**The task**.
What you produce should match the records below precisely, except that images are removed.

[Supplied data]

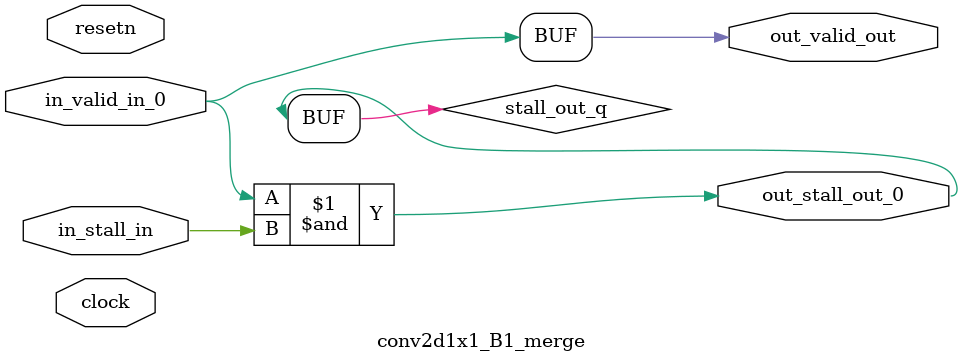
<source format=sv>



(* altera_attribute = "-name AUTO_SHIFT_REGISTER_RECOGNITION OFF; -name MESSAGE_DISABLE 10036; -name MESSAGE_DISABLE 10037; -name MESSAGE_DISABLE 14130; -name MESSAGE_DISABLE 14320; -name MESSAGE_DISABLE 15400; -name MESSAGE_DISABLE 14130; -name MESSAGE_DISABLE 10036; -name MESSAGE_DISABLE 12020; -name MESSAGE_DISABLE 12030; -name MESSAGE_DISABLE 12010; -name MESSAGE_DISABLE 12110; -name MESSAGE_DISABLE 14320; -name MESSAGE_DISABLE 13410; -name MESSAGE_DISABLE 113007; -name MESSAGE_DISABLE 10958" *)
module conv2d1x1_B1_merge (
    input wire [0:0] in_stall_in,
    input wire [0:0] in_valid_in_0,
    output wire [0:0] out_stall_out_0,
    output wire [0:0] out_valid_out,
    input wire clock,
    input wire resetn
    );

    wire [0:0] stall_out_q;


    // stall_out(LOGICAL,6)
    assign stall_out_q = in_valid_in_0 & in_stall_in;

    // out_stall_out_0(GPOUT,4)
    assign out_stall_out_0 = stall_out_q;

    // out_valid_out(GPOUT,5)
    assign out_valid_out = in_valid_in_0;

endmodule

</source>
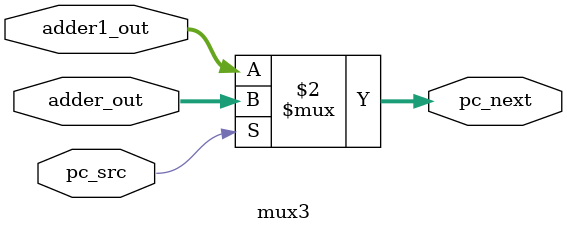
<source format=sv>
module mux3(
    input logic [31:0] adder_out,
    input logic [31:0] adder1_out,
    input logic pc_src,
    output logic [31:0] pc_next
    );
        assign pc_next = (pc_src == 1'b0) ? adder1_out : adder_out;

endmodule

</source>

[/Supplied data]

**Solved problem**.
<source format=sv>



(* altera_attribute = "-name AUTO_SHIFT_REGISTER_RECOGNITION OFF; -name MESSAGE_DISABLE 10036; -name MESSAGE_DISABLE 10037; -name MESSAGE_DISABLE 14130; -name MESSAGE_DISABLE 14320; -name MESSAGE_DISABLE 15400; -name MESSAGE_DISABLE 14130; -name MESSAGE_DISABLE 10036; -name MESSAGE_DISABLE 12020; -name MESSAGE_DISABLE 12030; -name MESSAGE_DISABLE 12010; -name MESSAGE_DISABLE 12110; -name MESSAGE_DISABLE 14320; -name MESSAGE_DISABLE 13410; -name MESSAGE_DISABLE 113007; -name MESSAGE_DISABLE 10958" *)
module conv2d1x1_B1_merge (
    input wire [0:0] in_stall_in,
    input wire [0:0] in_valid_in_0,
    output wire [0:0] out_stall_out_0,
    output wire [0:0] out_valid_out,
    input wire clock,
    input wire resetn
    );

    wire [0:0] stall_out_q;


    // stall_out(LOGICAL,6)
    assign stall_out_q = in_valid_in_0 & in_stall_in;

    // out_stall_out_0(GPOUT,4)
    assign out_stall_out_0 = stall_out_q;

    // out_valid_out(GPOUT,5)
    assign out_valid_out = in_valid_in_0;

endmodule

</source>
<source format=sv>
module mux3(
    input logic [31:0] adder_out,
    input logic [31:0] adder1_out,
    input logic pc_src,
    output logic [31:0] pc_next
    );
        assign pc_next = (pc_src == 1'b0) ? adder1_out : adder_out;

endmodule

</source>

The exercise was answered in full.